═══ Listed records ═══

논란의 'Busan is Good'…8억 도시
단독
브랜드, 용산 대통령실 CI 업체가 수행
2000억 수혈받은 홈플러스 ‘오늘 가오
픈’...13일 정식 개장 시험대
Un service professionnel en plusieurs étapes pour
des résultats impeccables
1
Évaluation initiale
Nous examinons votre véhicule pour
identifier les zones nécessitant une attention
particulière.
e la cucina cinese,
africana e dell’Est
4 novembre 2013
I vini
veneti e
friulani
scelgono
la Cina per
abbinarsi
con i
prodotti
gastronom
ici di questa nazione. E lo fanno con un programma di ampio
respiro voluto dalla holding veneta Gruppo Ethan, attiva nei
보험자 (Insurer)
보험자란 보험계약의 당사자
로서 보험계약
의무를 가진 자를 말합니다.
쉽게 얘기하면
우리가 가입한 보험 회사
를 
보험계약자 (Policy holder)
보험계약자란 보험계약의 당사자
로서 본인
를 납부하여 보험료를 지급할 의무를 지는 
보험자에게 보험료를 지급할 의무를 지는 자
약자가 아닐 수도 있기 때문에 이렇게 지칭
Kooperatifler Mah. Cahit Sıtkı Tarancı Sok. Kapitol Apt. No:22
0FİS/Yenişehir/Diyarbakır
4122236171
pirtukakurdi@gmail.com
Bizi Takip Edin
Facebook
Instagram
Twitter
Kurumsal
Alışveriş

═══
═══ Listed records ═══

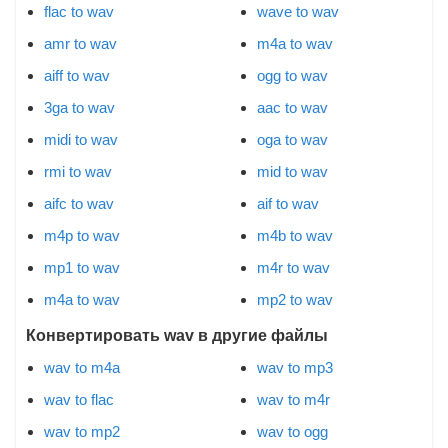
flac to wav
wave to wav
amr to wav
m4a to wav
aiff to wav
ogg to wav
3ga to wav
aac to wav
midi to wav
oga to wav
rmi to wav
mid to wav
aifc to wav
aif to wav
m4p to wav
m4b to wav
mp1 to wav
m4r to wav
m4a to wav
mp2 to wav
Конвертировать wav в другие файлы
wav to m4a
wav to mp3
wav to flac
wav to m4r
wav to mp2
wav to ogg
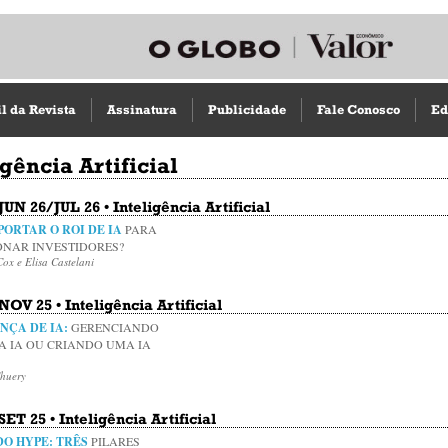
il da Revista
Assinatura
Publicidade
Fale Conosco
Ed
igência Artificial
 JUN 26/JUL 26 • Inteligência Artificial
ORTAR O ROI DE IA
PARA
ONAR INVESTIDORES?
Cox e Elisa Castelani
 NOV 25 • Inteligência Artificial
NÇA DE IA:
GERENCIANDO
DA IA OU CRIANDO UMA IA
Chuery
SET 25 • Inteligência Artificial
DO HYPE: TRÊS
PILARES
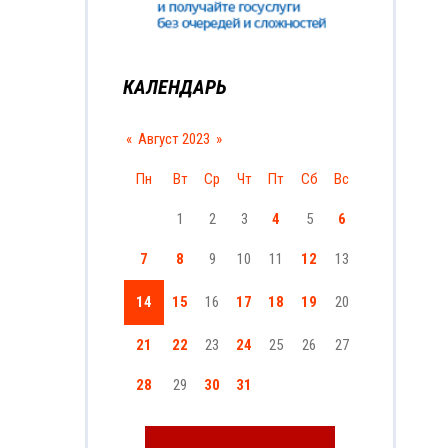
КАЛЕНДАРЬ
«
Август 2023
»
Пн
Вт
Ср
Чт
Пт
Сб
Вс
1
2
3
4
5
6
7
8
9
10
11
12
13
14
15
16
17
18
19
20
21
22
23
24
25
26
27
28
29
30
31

═══

▶ [Task to carry out] Write out, unchanged, the lines in the rows above, beginning with the line that contains "논란의 'Busan is Good'…8억 도시" and continuing through the line that contains "ici di questa", both included.

▶ [Solution]
논란의 'Busan is Good'…8억 도시
단독
브랜드, 용산 대통령실 CI 업체가 수행
2000억 수혈받은 홈플러스 ‘오늘 가오
픈’...13일 정식 개장 시험대
Un service professionnel en plusieurs étapes pour
des résultats impeccables
1
Évaluation initiale
Nous examinons votre véhicule pour
identifier les zones nécessitant une attention
particulière.
e la cucina cinese,
africana e dell’Est
4 novembre 2013
I vini
veneti e
friulani
scelgono
la Cina per
abbinarsi
con i
prodotti
gastronom
ici di questa nazione. E lo fanno con un programma di ampio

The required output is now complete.